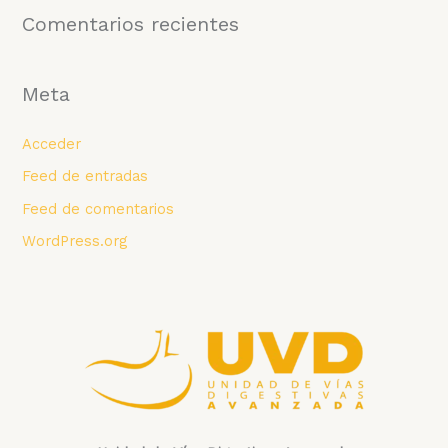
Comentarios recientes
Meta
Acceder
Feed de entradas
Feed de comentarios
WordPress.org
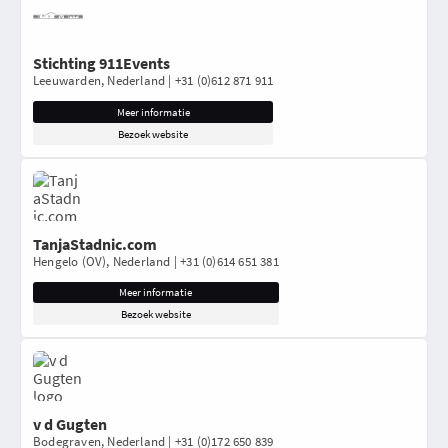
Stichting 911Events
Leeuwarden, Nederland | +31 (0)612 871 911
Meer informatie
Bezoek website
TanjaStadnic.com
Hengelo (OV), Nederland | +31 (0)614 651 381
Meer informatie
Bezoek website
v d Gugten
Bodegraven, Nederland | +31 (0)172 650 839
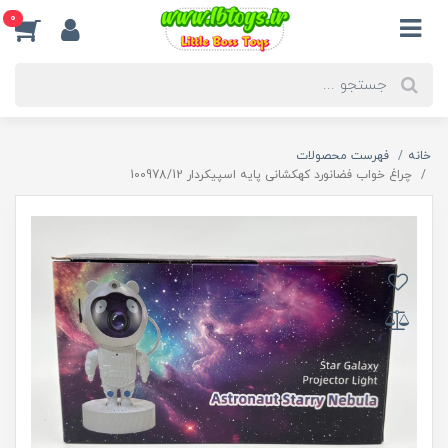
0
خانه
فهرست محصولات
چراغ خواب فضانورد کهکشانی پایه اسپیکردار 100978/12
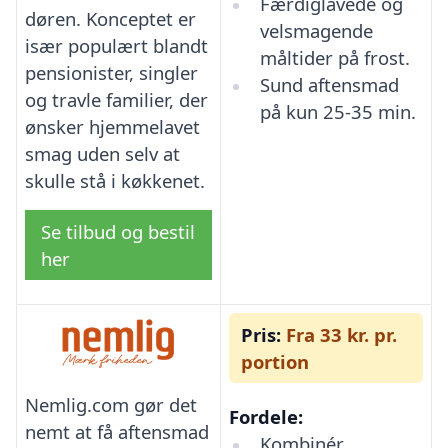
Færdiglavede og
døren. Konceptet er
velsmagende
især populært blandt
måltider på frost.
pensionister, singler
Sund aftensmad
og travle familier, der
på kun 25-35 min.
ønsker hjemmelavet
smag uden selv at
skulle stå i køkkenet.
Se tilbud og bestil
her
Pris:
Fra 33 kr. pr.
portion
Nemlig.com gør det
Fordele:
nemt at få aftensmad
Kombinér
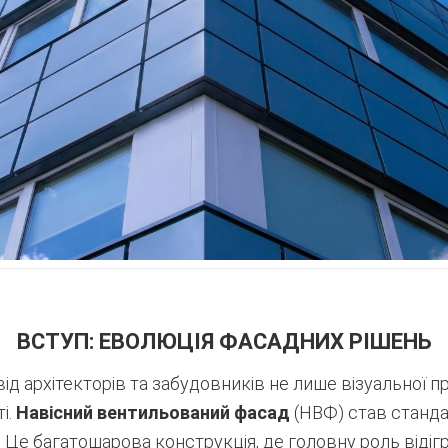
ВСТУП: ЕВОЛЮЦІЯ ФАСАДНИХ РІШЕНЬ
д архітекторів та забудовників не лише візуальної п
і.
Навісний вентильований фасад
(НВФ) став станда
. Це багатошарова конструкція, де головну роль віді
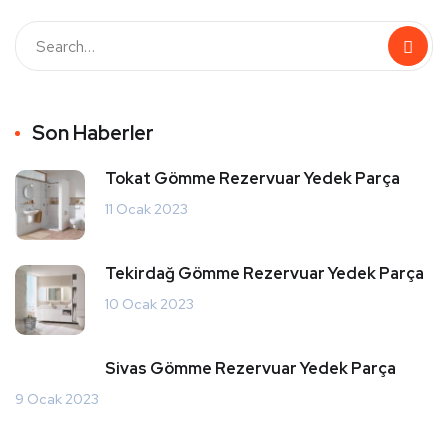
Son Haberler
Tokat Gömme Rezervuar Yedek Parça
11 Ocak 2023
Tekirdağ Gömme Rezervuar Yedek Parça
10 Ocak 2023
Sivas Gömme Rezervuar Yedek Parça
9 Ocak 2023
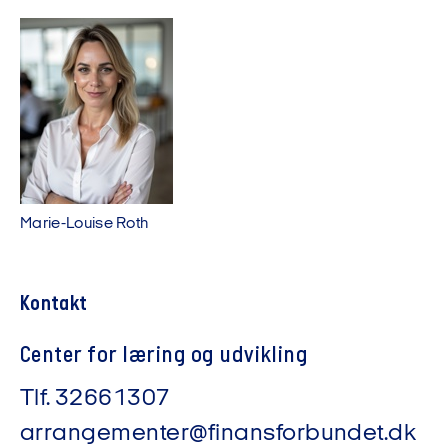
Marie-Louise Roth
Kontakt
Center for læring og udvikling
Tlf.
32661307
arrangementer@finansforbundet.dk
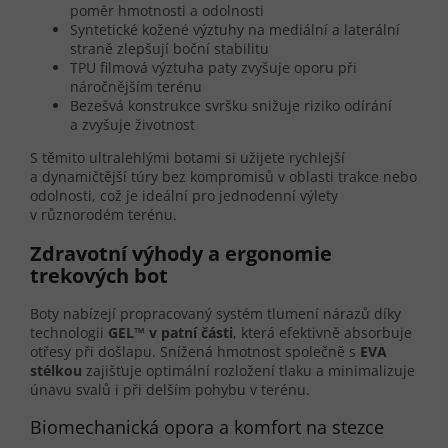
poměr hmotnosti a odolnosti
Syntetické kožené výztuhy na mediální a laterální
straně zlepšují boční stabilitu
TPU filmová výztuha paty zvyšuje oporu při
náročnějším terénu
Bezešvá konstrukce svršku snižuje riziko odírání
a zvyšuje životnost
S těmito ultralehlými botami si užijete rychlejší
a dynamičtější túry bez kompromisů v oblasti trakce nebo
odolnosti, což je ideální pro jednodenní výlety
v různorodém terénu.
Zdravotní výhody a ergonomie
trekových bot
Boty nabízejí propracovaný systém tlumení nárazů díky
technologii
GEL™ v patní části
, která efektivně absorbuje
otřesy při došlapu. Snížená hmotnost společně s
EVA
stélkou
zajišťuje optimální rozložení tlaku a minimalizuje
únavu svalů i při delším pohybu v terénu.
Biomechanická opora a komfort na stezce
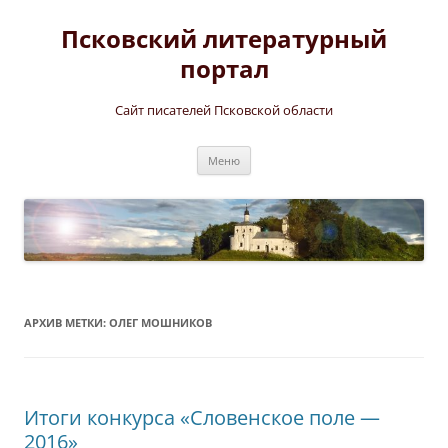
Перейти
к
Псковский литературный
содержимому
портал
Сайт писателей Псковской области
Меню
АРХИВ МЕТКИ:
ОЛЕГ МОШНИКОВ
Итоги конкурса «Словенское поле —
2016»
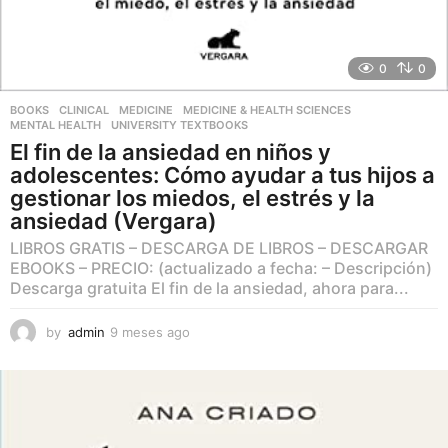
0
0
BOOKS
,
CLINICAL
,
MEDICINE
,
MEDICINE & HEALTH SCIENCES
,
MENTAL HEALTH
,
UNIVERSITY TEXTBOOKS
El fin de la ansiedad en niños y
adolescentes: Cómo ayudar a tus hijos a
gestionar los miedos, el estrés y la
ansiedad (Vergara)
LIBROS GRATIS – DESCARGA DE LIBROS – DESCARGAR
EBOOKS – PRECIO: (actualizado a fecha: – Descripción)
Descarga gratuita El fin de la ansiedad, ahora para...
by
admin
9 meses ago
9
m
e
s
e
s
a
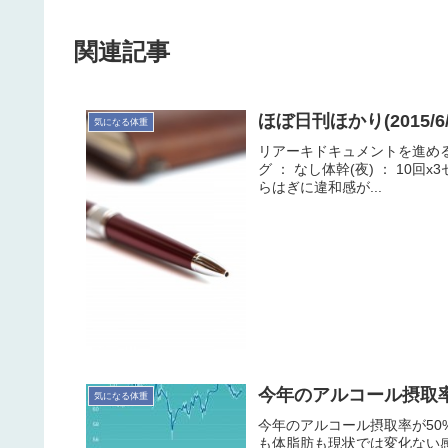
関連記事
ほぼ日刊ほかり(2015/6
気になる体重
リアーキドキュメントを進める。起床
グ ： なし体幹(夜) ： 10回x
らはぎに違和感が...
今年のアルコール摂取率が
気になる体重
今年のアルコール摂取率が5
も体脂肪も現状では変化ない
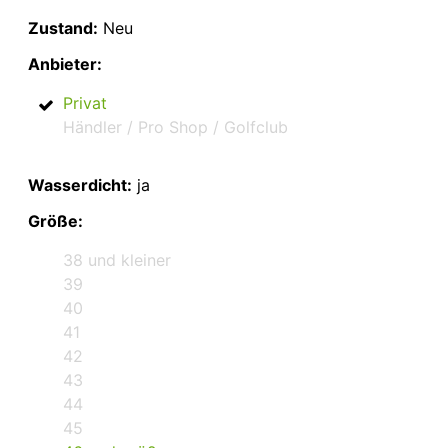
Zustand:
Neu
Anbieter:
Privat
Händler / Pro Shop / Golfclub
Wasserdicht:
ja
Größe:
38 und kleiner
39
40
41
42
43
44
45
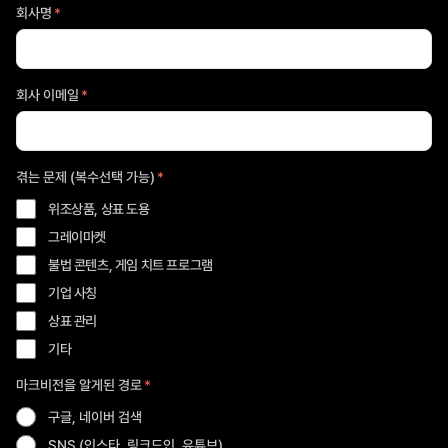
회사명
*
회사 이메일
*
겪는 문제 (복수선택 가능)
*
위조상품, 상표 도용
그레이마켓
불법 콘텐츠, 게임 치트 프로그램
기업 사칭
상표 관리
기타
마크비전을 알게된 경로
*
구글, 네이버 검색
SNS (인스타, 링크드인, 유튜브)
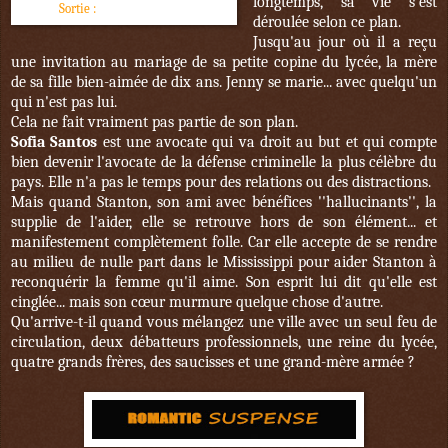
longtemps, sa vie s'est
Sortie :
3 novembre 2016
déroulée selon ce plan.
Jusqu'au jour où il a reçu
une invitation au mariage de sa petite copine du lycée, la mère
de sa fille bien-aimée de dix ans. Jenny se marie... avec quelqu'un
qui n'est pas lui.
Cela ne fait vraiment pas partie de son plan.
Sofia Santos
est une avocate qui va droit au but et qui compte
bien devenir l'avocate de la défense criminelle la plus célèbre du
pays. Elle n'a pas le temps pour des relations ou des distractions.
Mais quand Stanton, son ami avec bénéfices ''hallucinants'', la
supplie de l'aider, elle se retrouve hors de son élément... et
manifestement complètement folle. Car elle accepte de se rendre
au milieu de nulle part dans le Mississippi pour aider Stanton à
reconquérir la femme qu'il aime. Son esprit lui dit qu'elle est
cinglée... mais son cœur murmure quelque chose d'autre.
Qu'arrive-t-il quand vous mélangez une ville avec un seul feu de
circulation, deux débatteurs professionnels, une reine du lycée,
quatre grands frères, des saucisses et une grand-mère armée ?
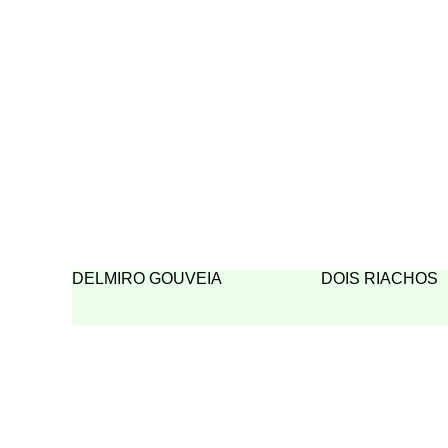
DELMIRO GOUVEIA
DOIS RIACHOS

* INSTRUCTION *
Please return the listing above exactly and leave every picture out.

* RESULT *
Comentarios recientes
Meta
Acceder
Feed de entradas
Feed de comentarios
WordPress.org
Stichting 911Events
Leeuwarden, Nederland | +31 (0)612 871 911
Meer informatie
Bezoek website
TanjaStadnic.com
Hengelo (OV), Nederland | +31 (0)614 651 381
Meer informatie
Bezoek website
v d Gugten
Bodegraven, Nederland | +31 (0)172 650 839
0
خانه
فهرست محصولات
چراغ خواب فضانورد کهکشانی پایه اسپیکردار 100978/12
Færdiglavede og
døren. Konceptet er
velsmagende
især populært blandt
måltider på frost.
pensionister, singler
Sund aftensmad
og travle familier, der
på kun 25-35 min.
ønsker hjemmelavet
smag uden selv at
skulle stå i køkkenet.
Se tilbud og bestil
her
Pris:
Fra 33 kr. pr.
portion
Nemlig.com gør det
Fordele:
nemt at få aftensmad
Kombinér
ВСТУП: ЕВОЛЮЦІЯ ФАСАДНИХ РІШЕНЬ
д архітекторів та забудовників не лише візуальної п
і.
Навісний вентильований фасад
(НВФ) став станда
. Це багатошарова конструкція, де головну роль віді
Son Haberler
Tokat Gömme Rezervuar Yedek Parça
11 Ocak 2023
Tekirdağ Gömme Rezervuar Yedek Parça
10 Ocak 2023
Sivas Gömme Rezervuar Yedek Parça
9 Ocak 2023
Marie-Louise Roth
Kontakt
Center for læring og udvikling
Tlf.
32661307
arrangementer@finansforbundet.dk
poměr hmotnosti a odolnosti
Syntetické kožené výztuhy na mediální a laterální
straně zlepšují boční stabilitu
TPU filmová výztuha paty zvyšuje oporu při
náročnějším terénu
Bezešvá konstrukce svršku snižuje riziko odírání
a zvyšuje životnost
S těmito ultralehlými botami si užijete rychlejší
a dynamičtější túry bez kompromisů v oblasti trakce nebo
odolnosti, což je ideální pro jednodenní výlety
v různorodém terénu.
Zdravotní výhody a ergonomie
trekových bot
Boty nabízejí propracovaný systém tlumení nárazů díky
technologii
GEL™ v patní části
, která efektivně absorbuje
otřesy při došlapu. Snížená hmotnost společně s
EVA
stélkou
zajišťuje optimální rozložení tlaku a minimalizuje
únavu svalů i při delším pohybu v terénu.
Biomechanická opora a komfort na stezce
Перейти
к
Псковский литературный
содержимому
портал
Сайт писателей Псковской области
Меню
АРХИВ МЕТКИ:
ОЛЕГ МОШНИКОВ
Итоги конкурса «Словенское поле —
2016»
0
0
BOOKS
,
CLINICAL
,
MEDICINE
,
MEDICINE & HEALTH SCIENCES
,
MENTAL HEALTH
,
UNIVERSITY TEXTBOOKS
El fin de la ansiedad en niños y
adolescentes: Cómo ayudar a tus hijos a
gestionar los miedos, el estrés y la
ansiedad (Vergara)
LIBROS GRATIS – DESCARGA DE LIBROS – DESCARGAR
EBOOKS – PRECIO: (actualizado a fecha: – Descripción)
Descarga gratuita El fin de la ansiedad, ahora para...
by
admin
9 meses ago
9
m
e
s
e
s
a
関連記事
ほぼ日刊ほかり(2015/6
気になる体重
リアーキドキュメントを進める。起床
グ ： なし体幹(夜) ： 10回x
らはぎに違和感が...
今年のアルコール摂取率が
気になる体重
今年のアルコール摂取率が5
も体脂肪も現状では変化ない
Zustand:
Neu
Anbieter:
Privat
Händler / Pro Shop / Golfclub
Wasserdicht:
ja
Größe:
38 und kleiner
39
40
41
42
43
44
45
회사명
*
회사 이메일
*
겪는 문제 (복수선택 가능)
*
위조상품, 상표 도용
그레이마켓
불법 콘텐츠, 게임 치트 프로그램
기업 사칭
상표 관리
기타
마크비전을 알게된 경로
*
구글, 네이버 검색
SNS (인스타, 링크드인, 유튜브)
longtemps, sa vie s'est
Sortie :
3 novembre 2016
déroulée selon ce plan.
Jusqu'au jour où il a reçu
une invitation au mariage de sa petite copine du lycée, la mère
de sa fille bien-aimée de dix ans. Jenny se marie... avec quelqu'un
qui n'est pas lui.
Cela ne fait vraiment pas partie de son plan.
Sofia Santos
est une avocate qui va droit au but et qui compte
bien devenir l'avocate de la défense criminelle la plus célèbre du
pays. Elle n'a pas le temps pour des relations ou des distractions.
Mais quand Stanton, son ami avec bénéfices ''hallucinants'', la
supplie de l'aider, elle se retrouve hors de son élément... et
manifestement complètement folle. Car elle accepte de se rendre
au milieu de nulle part dans le Mississippi pour aider Stanton à
reconquérir la femme qu'il aime. Son esprit lui dit qu'elle est
cinglée... mais son cœur murmure quelque chose d'autre.
Qu'arrive-t-il quand vous mélangez une ville avec un seul feu de
circulation, deux débatteurs professionnels, une reine du lycée,
quatre grands frères, des saucisses et une grand-mère armée ?
DELMIRO GOUVEIA
DOIS RIACHOS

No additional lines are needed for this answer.